**Problem description**
Gather every line in the records below that contains the word "Left".

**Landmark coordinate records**

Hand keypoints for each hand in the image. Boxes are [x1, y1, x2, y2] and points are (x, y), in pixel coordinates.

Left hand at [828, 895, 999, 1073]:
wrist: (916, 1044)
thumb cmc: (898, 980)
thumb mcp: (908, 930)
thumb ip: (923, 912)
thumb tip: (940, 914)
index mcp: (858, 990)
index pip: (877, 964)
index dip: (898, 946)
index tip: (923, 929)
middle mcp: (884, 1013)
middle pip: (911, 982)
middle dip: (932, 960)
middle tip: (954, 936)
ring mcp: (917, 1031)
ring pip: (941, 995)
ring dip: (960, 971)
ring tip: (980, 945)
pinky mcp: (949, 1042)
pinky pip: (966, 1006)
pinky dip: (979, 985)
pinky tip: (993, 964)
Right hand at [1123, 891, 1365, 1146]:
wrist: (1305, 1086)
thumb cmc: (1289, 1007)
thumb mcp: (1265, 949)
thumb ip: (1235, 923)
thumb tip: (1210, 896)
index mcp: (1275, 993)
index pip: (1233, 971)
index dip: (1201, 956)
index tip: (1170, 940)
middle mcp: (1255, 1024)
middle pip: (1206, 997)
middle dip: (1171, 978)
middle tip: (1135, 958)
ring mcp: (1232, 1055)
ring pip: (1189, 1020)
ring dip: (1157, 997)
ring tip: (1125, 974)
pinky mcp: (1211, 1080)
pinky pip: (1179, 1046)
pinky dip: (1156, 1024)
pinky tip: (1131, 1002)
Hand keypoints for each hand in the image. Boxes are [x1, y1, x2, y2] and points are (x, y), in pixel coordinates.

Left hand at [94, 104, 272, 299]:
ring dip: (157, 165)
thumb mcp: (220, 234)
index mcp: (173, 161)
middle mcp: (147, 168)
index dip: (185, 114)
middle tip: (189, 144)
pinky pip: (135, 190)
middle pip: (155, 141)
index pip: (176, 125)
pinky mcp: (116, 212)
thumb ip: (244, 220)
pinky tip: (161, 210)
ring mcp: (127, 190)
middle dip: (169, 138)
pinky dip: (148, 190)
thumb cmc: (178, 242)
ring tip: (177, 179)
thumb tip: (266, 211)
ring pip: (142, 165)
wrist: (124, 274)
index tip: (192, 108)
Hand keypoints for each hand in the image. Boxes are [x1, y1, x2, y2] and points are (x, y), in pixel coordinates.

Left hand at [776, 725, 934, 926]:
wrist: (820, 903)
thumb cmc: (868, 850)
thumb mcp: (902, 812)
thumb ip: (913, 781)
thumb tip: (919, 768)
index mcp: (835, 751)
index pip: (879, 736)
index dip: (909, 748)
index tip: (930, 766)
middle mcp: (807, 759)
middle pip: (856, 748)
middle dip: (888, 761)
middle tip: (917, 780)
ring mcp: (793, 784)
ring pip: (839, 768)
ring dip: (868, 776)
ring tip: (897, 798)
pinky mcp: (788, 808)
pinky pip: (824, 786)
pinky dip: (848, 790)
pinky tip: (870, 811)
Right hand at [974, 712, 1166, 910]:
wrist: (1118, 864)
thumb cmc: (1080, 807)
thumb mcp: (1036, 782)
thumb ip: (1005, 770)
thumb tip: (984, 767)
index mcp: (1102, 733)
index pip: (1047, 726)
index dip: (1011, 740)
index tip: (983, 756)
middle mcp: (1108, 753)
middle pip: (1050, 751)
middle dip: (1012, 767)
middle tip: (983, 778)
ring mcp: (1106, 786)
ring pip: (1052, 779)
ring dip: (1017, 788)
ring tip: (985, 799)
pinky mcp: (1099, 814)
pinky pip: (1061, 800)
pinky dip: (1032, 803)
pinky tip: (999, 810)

**Solution to the problem**
Left hand at [828, 895, 999, 1073]:
Left hand at [94, 104, 272, 299]:
Left hand at [776, 725, 934, 926]:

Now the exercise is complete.